The ID codes are stored in the buffer data that is input to the shaders. This means that depending on your needs, you can the make ID codes unique at whatever level of granularity you want: a triangle / point / line, a mesh, part of a mesh, a polygon, a curve, a surface etc. DX10 has good support for integer datatypes.

You could probably also use the ID method as part of a hybrid pick system that also uses geometric information.

The main downside of this method (as I have currently implemented it) is that it can't pick anything that is covered up by something else.

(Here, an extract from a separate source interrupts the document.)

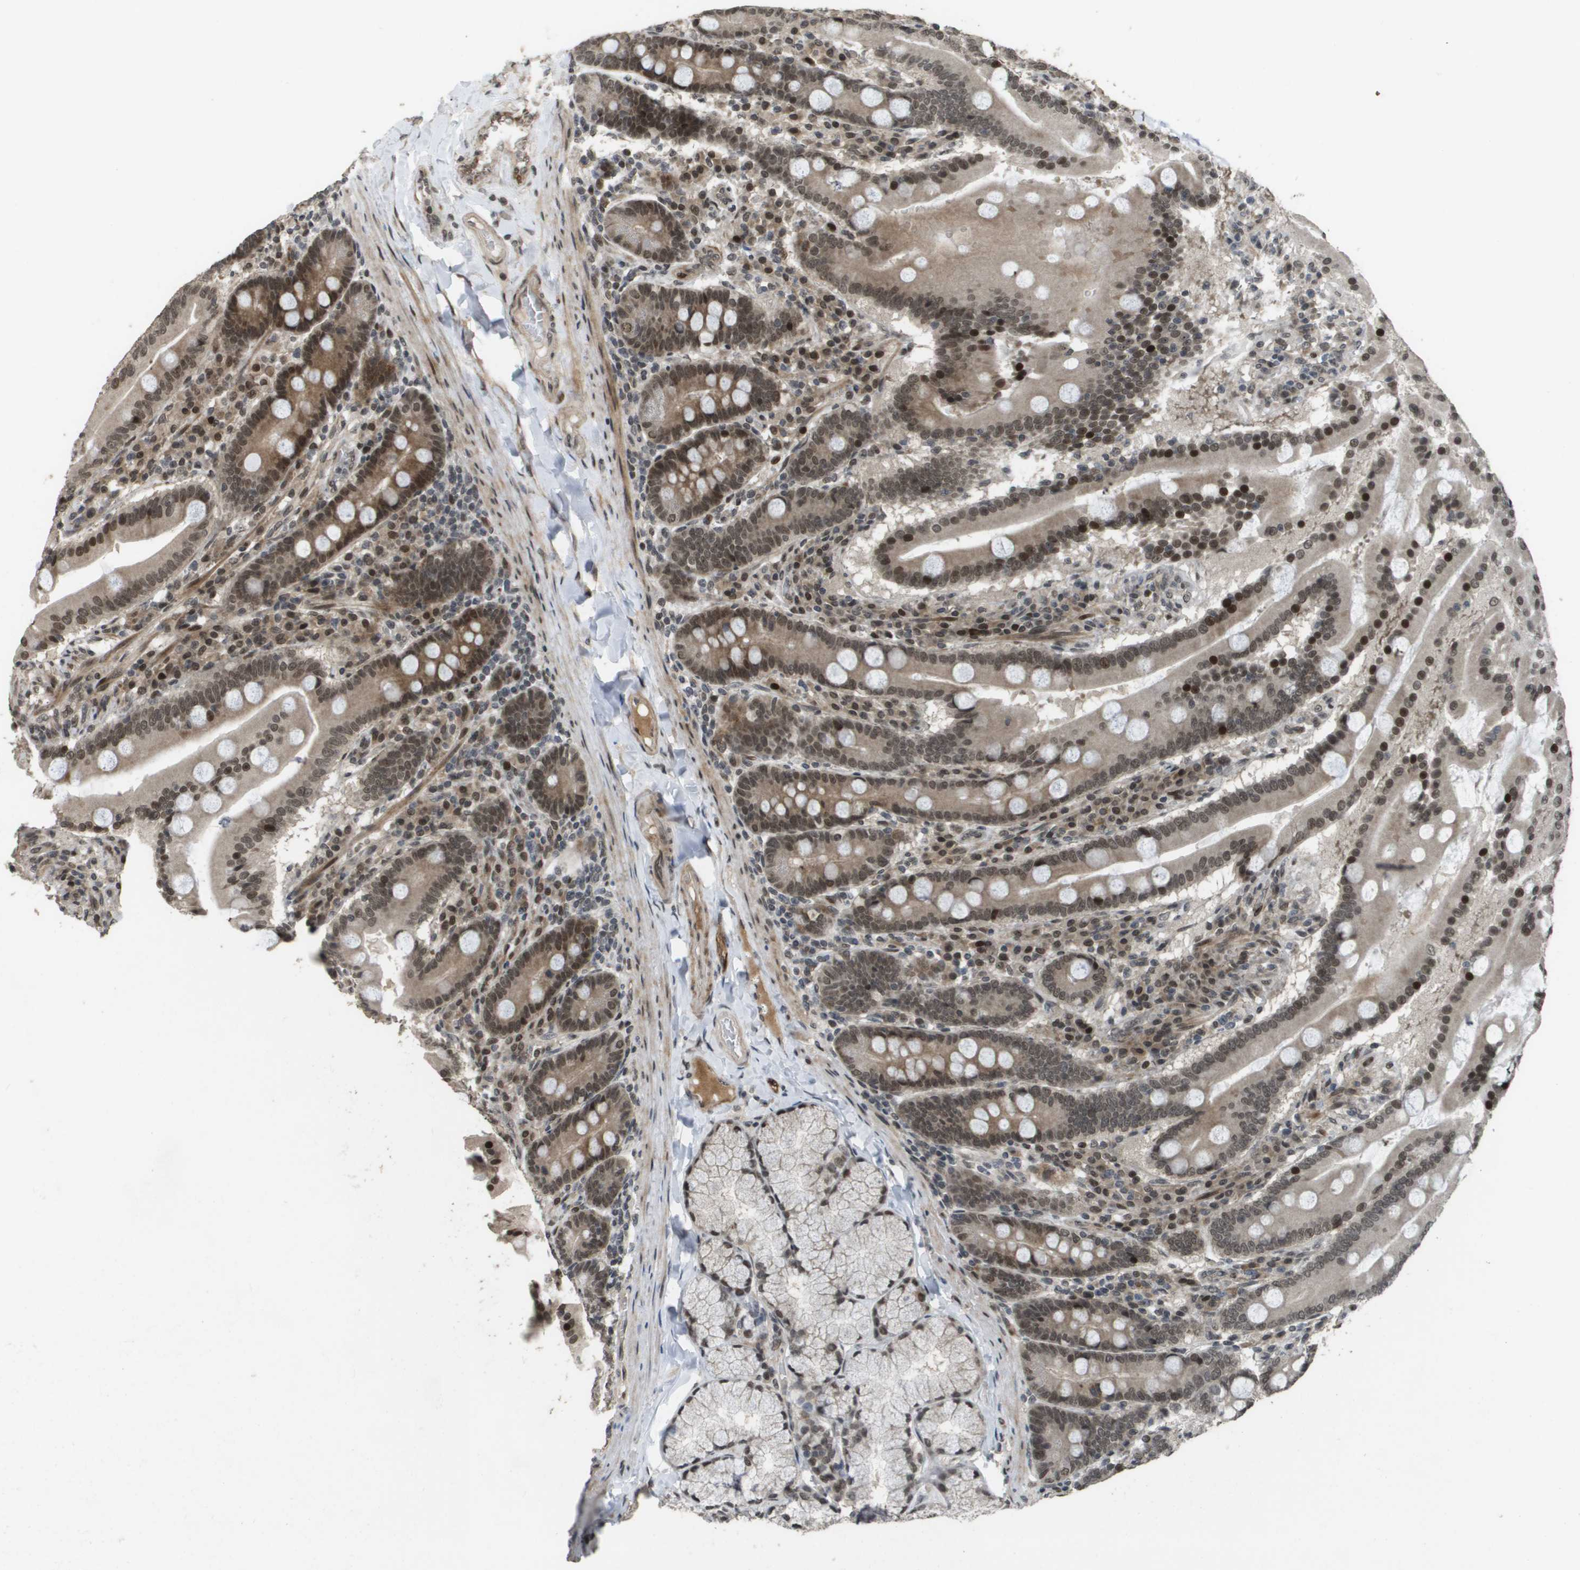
{"staining": {"intensity": "strong", "quantity": ">75%", "location": "cytoplasmic/membranous,nuclear"}, "tissue": "duodenum", "cell_type": "Glandular cells", "image_type": "normal", "snomed": [{"axis": "morphology", "description": "Normal tissue, NOS"}, {"axis": "topography", "description": "Duodenum"}], "caption": "Immunohistochemical staining of benign human duodenum displays high levels of strong cytoplasmic/membranous,nuclear positivity in about >75% of glandular cells. (DAB IHC with brightfield microscopy, high magnification).", "gene": "KAT5", "patient": {"sex": "male", "age": 50}}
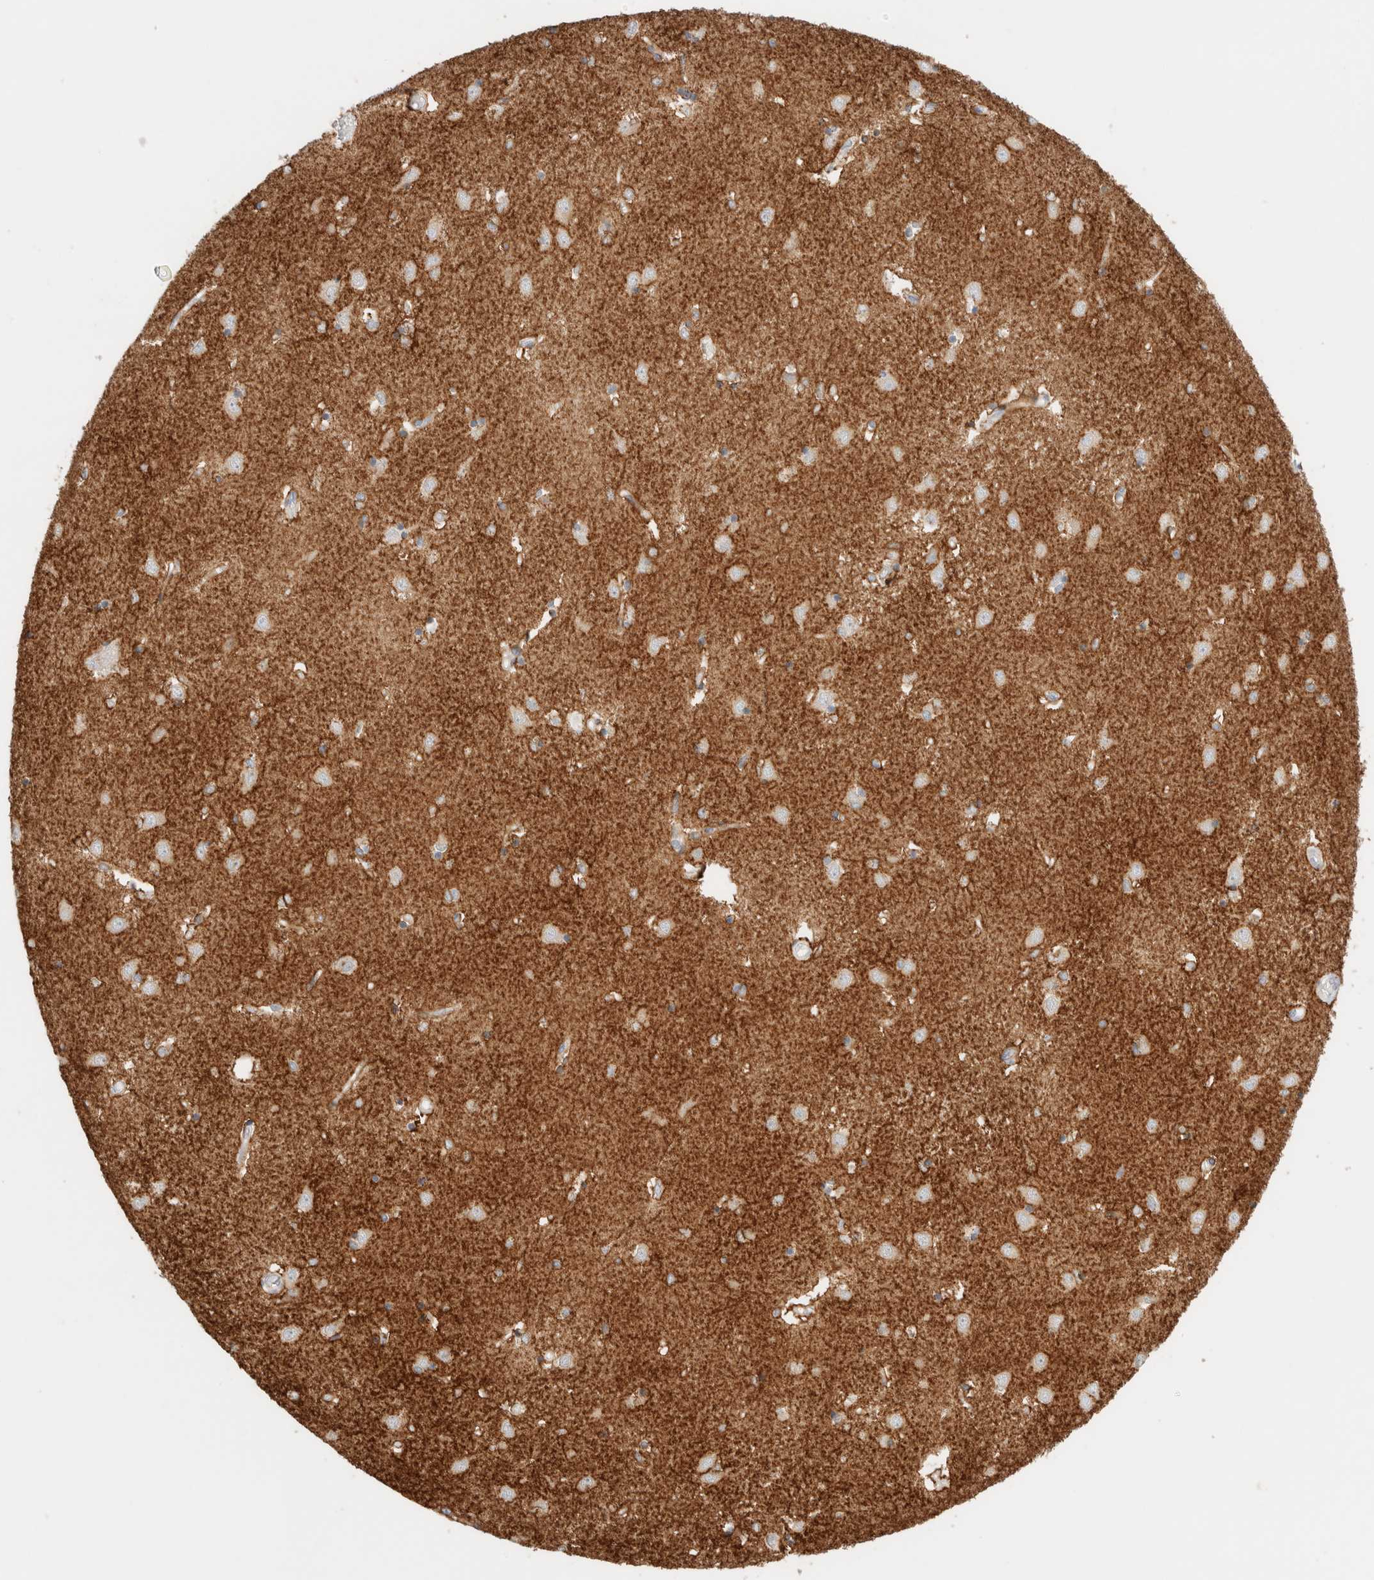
{"staining": {"intensity": "negative", "quantity": "none", "location": "none"}, "tissue": "caudate", "cell_type": "Glial cells", "image_type": "normal", "snomed": [{"axis": "morphology", "description": "Normal tissue, NOS"}, {"axis": "topography", "description": "Lateral ventricle wall"}], "caption": "DAB (3,3'-diaminobenzidine) immunohistochemical staining of unremarkable human caudate shows no significant expression in glial cells. (Stains: DAB IHC with hematoxylin counter stain, Microscopy: brightfield microscopy at high magnification).", "gene": "UNC13B", "patient": {"sex": "male", "age": 45}}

A geometric pick system has the advantage of being able to tell you all of the primitives under the cursor, if you cast a ray through the scene.

[Edited by - tweduk on May 5, 2010 8:48:11 AM]
I do not quite get your point and what you aim for with "pixel precise picking out of render target "

If you wan to pick an object, you have to know which object it is, how are you gonna identify that, out of x,y,z point in the render target?

I you want to know wheather a rendered object is hit by a ray, transform the ray from screen space to object space of the object, run intersection algorithm on all faces, get the point, transform point to world space.

You do not have to worry that verticies on cpu are different from gpu ones, you move the ray to space that gpu uses.

Example:

an object has world matrix, and shader applies bone matrix , so in shader your .Pos is transformed by Proj*View*ObjWorld*BoneMat.

On cpu you transform ray by invProj*invView*invWorld*invBone and check ray against raw verticies. I recommend to store the verticies in extra memory so you do not have to lock buffers.